If you look at China and Africa, food products are grown by small farmers, and they are not at the point to implement blockchain. If you link that blockchain system with the farm, and if there is any type of problem with the system, they cannot fix the system. So we cannot really use that system currently in small farms and to address all the environment. So again, right now, only more organized, big farms that are currently using the system because of lot of cost, lack of connectivity in the poor farmers' farms, and all those problems there are right now.
What advancements in this space are we seeing already right now?
Technology right now is using the private blockchain.
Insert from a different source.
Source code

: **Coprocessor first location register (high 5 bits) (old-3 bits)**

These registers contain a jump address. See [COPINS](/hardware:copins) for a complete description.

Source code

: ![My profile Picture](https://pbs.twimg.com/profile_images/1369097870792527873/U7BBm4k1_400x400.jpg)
The public blockchain like Bitcoin is very insignificant, and it is not possible to process a lot of information. It is very small. It is very costly. It is possible to use that system at a lower cost and fast also.
What issues do you foresee in the adoption of this technology?
One thing is that these are private blockchains, and there will be a few. I can give you an example of a Chinese company, JD.com, which is the second biggest retailer in China, they have a system developed with the Inner Mongolia in China, the food company they call Kerchin, K-E-R-C-H-I-N, a big farming company with $300 million dollar annual revenue. They track food. Only two parties are in that transaction, JD and Kerchin. Consumers buy food with more confidence.
If these two companies decide to collude and sell consumers low quality food, consumers have no way to know that. This is the disadvantage with the private blockchain that if there is enough benefit, these parties collude and write false information, and provide tracking QR, and consumers track, but there might be false information.
So if there are few parties, that means the risk of collusion. Except for the collusion problem, blockchain is probably more secure than any other system. I'm not worried too much about the cyber security part. It is more secure definitely than anything else. The only thing I would worry about is this potential collusion – because there are such a few number of players in this private blockchain system, which are not public like Bitcoin. That is the only concern that I would have.